When it Comes to Consent, There is No Gray Area
Posted by Caitlyn Martin
April 6, 2016
I intended to write this post and have it up last week so it would be more timely, but due to a death in the family, I was unable to and had to save it for this week.
This past weekend, Auburn University’s chapter of Alpha Psi hosted their annual Rodeo, an outdoor country concert held each spring. It is not university-sponsored, but it still remains something of an Auburn tradition. In the week leading up, the campus Walmart is rearranged so the essentials are up by the cash register: cowboy hats, denim, and cheap beer. People come from all over the southeast to experience the atmosphere and excitement. As luck has it, it typically rains the days preceding Rodeo, which means that everyone who attends is standing in the mud all day. You’re allowed to bring in coolers of drinks, so the entire day is basically spent drinking in the mud and the sun, and waiting for the concert to begin.
While I love country music, I’m not very outdoorsy and I burn too easily to enjoy being out in the sun all day, so this doesn’t appeal to me in the least. I do see how others might like it though: it’s usually just a few weeks before finals, so it’s a good time to drink and have fun with your friends before getting hardcore study mode. I get it. Everyone likes to have a good time.
There’s a dark side to this yearly tradition, though. Every year, people return with stories (and even pictures!) of strangers in various states of intoxication having sex in cars, under trucks, anywhere. While there is nothing inherently wrong with having sex in/under vehicles or in a corner of a field, it’s the intoxication element that makes this an issue. Since I unfortunately didn’t get a chance to say this in advance of Rodeo, I’m saying it now:
Drunken sex is not consensual sex.
There is no so-called ‘gray area’ when it comes to consent. If somebody is drunk, they do not have the ability to actively consent. Colorado State’s page on consent puts it perfectly: “You either have consent from the other person or you don’t. If they are drunk or high, they can’t give consent. If YOU are intoxicated, you can’t give consent.”

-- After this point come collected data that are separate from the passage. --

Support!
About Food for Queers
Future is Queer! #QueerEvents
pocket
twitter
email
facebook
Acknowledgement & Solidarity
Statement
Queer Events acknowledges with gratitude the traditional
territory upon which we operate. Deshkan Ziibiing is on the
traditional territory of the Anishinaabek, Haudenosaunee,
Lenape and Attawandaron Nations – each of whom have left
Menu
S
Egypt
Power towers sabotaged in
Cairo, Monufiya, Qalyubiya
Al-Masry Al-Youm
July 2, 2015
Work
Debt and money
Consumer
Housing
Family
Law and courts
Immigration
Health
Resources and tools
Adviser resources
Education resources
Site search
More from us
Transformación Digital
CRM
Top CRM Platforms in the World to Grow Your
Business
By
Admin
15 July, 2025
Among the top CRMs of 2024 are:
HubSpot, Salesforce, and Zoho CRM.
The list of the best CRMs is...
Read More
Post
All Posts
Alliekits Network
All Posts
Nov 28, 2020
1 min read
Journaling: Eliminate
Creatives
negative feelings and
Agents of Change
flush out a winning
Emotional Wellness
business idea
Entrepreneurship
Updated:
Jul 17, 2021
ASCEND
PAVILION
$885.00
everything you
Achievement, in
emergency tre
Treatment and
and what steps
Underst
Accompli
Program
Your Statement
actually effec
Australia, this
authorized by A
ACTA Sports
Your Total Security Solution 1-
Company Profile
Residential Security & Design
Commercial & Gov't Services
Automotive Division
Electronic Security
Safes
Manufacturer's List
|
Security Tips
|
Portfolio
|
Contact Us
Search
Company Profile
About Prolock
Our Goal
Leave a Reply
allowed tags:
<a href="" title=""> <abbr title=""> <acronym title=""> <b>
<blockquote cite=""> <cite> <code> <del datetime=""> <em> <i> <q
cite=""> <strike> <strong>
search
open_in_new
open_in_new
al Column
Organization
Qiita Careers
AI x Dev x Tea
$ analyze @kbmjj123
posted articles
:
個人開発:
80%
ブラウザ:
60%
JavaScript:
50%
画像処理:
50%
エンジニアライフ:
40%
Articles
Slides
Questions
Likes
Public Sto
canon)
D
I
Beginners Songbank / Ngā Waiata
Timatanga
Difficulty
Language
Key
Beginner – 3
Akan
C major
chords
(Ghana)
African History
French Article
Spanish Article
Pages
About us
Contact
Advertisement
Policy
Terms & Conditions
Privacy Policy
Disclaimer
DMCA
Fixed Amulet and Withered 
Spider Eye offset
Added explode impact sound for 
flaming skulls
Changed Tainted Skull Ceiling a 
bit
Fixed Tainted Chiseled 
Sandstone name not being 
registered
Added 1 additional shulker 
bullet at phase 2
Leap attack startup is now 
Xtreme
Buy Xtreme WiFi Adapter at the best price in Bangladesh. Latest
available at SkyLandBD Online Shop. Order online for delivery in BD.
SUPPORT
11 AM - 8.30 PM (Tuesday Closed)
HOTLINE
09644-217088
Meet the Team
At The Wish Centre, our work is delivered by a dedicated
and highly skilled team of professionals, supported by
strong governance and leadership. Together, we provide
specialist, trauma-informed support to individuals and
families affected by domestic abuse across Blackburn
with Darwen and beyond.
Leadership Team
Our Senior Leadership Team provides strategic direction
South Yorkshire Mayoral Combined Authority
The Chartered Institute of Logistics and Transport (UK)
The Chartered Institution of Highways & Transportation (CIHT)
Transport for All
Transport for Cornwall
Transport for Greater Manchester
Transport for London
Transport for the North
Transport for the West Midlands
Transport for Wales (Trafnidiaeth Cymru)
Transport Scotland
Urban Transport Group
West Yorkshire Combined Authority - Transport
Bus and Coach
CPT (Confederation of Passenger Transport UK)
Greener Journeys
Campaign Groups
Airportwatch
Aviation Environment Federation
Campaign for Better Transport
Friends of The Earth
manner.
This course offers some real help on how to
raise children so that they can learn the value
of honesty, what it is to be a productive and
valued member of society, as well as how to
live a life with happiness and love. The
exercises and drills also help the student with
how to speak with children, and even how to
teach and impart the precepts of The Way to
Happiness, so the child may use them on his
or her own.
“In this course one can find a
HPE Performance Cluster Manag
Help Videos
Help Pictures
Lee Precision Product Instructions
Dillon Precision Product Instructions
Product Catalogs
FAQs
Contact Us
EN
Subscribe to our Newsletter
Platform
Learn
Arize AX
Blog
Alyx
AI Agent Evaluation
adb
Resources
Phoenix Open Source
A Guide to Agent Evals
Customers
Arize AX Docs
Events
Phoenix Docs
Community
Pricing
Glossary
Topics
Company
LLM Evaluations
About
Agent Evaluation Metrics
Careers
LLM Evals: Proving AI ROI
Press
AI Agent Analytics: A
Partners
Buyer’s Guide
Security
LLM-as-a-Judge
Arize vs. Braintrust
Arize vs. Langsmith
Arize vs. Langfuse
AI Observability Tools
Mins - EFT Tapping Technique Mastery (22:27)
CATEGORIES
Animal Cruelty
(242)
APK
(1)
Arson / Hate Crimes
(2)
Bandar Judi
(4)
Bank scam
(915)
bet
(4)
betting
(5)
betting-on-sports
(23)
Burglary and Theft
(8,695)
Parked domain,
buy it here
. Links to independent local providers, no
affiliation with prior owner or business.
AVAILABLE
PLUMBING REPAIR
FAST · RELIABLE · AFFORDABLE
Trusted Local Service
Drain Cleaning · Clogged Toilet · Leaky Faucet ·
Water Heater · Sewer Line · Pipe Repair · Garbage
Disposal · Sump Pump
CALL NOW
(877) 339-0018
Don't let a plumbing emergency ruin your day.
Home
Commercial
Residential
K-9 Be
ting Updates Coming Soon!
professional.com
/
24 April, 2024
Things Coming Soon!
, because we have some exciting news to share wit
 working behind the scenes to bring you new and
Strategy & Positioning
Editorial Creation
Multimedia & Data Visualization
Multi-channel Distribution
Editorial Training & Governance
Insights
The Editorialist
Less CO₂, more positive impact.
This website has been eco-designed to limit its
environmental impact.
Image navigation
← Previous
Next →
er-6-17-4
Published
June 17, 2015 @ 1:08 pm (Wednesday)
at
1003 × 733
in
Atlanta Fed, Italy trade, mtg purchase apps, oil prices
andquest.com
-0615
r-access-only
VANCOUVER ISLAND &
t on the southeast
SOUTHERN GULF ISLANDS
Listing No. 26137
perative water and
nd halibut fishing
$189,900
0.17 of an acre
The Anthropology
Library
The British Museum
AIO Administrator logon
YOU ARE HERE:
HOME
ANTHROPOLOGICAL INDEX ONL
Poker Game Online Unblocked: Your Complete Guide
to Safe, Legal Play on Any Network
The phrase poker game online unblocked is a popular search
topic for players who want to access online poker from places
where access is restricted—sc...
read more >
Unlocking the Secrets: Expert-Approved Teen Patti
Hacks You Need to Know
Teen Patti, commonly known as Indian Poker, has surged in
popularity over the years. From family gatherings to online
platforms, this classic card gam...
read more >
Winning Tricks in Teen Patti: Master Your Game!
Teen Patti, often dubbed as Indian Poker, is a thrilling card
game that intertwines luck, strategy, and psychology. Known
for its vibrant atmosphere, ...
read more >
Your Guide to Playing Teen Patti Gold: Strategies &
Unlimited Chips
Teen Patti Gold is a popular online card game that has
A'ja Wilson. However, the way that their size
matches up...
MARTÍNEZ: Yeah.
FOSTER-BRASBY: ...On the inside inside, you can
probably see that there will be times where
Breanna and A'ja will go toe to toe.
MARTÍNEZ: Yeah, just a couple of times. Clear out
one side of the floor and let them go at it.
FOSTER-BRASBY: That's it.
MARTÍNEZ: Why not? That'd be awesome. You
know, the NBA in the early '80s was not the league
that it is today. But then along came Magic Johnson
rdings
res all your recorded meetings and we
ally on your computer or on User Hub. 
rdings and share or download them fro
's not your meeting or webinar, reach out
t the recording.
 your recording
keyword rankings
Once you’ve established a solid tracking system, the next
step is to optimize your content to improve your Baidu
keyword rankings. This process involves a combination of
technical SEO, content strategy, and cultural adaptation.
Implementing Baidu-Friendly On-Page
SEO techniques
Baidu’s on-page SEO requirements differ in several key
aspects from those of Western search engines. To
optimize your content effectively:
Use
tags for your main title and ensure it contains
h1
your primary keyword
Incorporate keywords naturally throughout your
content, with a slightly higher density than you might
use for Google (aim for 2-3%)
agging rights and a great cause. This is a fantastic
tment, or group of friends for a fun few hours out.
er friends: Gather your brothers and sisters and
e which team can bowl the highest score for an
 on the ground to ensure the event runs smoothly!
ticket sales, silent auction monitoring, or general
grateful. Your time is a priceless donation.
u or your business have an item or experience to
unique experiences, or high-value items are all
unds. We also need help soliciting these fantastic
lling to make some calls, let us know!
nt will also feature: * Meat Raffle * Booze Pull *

With summer break just around the corner, I’m sure a lot of you have plans to go out, have fun and take some time away from classes. Do it! Go to parties, go to the beach, drink responsibly, go to bars and meet new people—enjoy the summer! But just remember that there isn’t a gray area and to make sure that any sexual encounters you have are consensual.
And remember: drunken sex is not consensual sex.